News - 16.01.2021

Mohamed Derbel: Cinq conditions nécessaires pour redresser notre démocratie (Vidéo)

Mohamed Derbel: Cinq conditions nécessaires pour redresser notre démocratie

Mohamed Derbel. Expert-comptable-Partner- BDO Tunisie

1. Que retenez-vous le plus de ces dix dernières années ?

Dix ans déjà ! Tellement les événements s’enchaînent, j’ai perdu le repère temps, mais je garde naturellement en mémoire ceux qui m’ont marqué de joie, de tristesse, de fierté et de honte.

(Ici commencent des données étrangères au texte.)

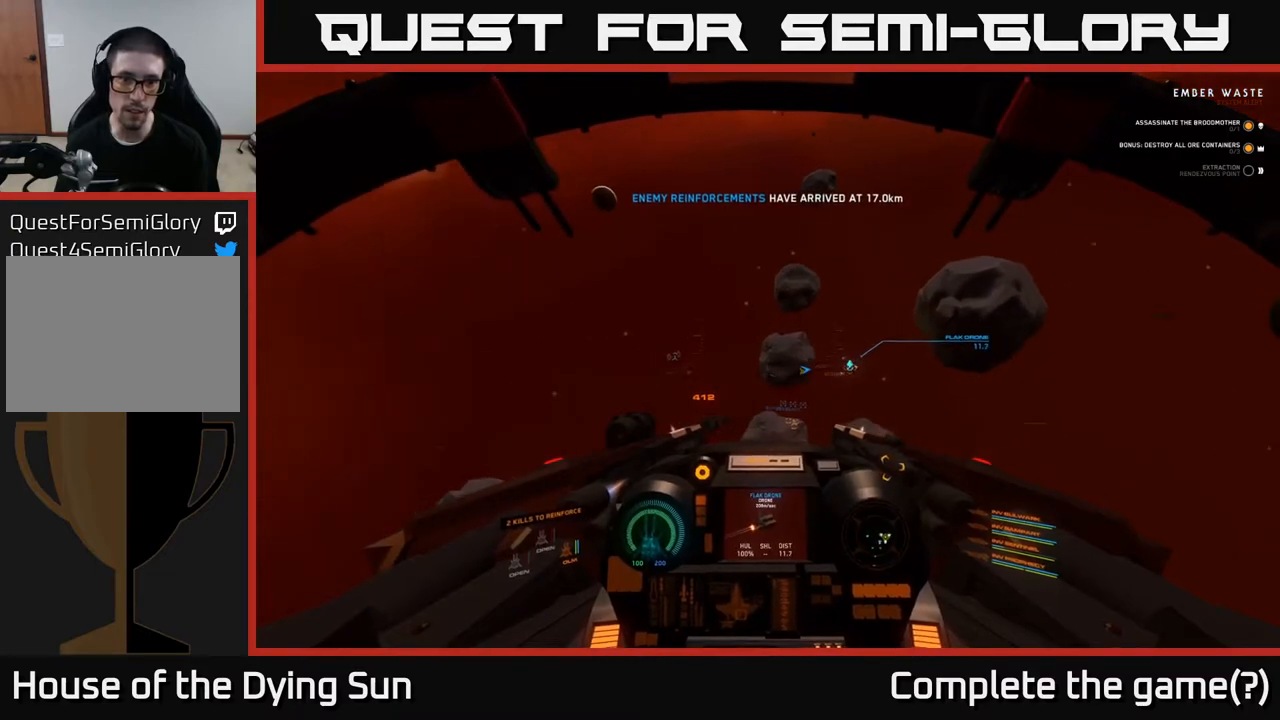
{"buttons": ["L2"], "left_stick": "center", "right_stick": "center", "events": [[433, "right_stick", "center"]]}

L’ascenseur émotionnel que j’ai vécu et que probablement plusieurs Tunisiens ont vécu durant ces dix dernières années me fait retenir cinq événements majeurs qui resteront gravés à jamais dans ma mémoire ;  

1 - Le 23 octobre 2011, mon premier vote pour une élection démocratique où j’étais le seul maître de mon choix ;

2- Les assassinats de Chokri Belaïd et de Mohamed Brahmi respectivement le 6 février et le 25 juillet 2013 : un virage inattendu vers la violence dont les séquelles vont marquer tout le processus transitionnel démocratique de la Tunisie ;

3- Le 26 janvier 2014, jour du vote des 217 constituants sur la nouvelle constitution, après deux années d’âpres travaux et de troubles sociaux dans toute la république : un moment historique où je me suis senti extrêmement fier au point que j’ai envoyé plusieurs dizaines de copies de la nouvelle constitution à mes amis partout dans le monde avec une spéciale dédicace ;

4- Les élections législatives et présidentielles de 2014 qui ont confirmé que ceux qui ont gouverné le pays de 2011 à 2014 seront incapables de gérer seuls la Tunisie et répondre aux attentes des Tunisiens et des Tunisiennes ;

5- Les attentats de 2015 et 2016, le Bardo, Sousse, la garde présidentielle et Ben Guerdane : un autre choc, une honte, une peur, mais aussi une fierté de la détermination de nos soldats et nos habitants de Ben Guerdane à combattre l’obscurantisme…Un héroïsme exceptionnel ;

Outre ces événements qui m’ont beaucoup marqué, je retiens aussi de ces dix dernières années avec beaucoup d’amertume les cinq constats suivants :

1- L’incapacité des gouvernements qui se sont succédé à changer le quotidien des Tunisiens, qu’ils soient indépendants ou formés de partis politiques ; 

2- La crise de confiance qui a touché toutes nos institutions, toutes nos relations et qui constitue aujourd’hui un handicap majeur à toute avancée ;

3- La bureaucratie croissante, le laxisme décisionnel, et la corruption ;

4- Le retard terrible dans la mise en œuvre des vraies réformes économiques, sociales, institutionnelles, etc. et pour cause, le choix bicéphale du pouvoir pour lequel nous avons opté pour gouverner le pays : une Assemblée nationale où le dialogue est grippé et un président avec des pouvoir très limités ;

5- La dégradation de l’enseignement, la dévalorisation du travail et le dénigrement des intellectuels : la médiocrité est devenue la norme, la futilité interpelle et intéresse beaucoup de Tunisiens… Créer le buzz sans mesurer les conséquences.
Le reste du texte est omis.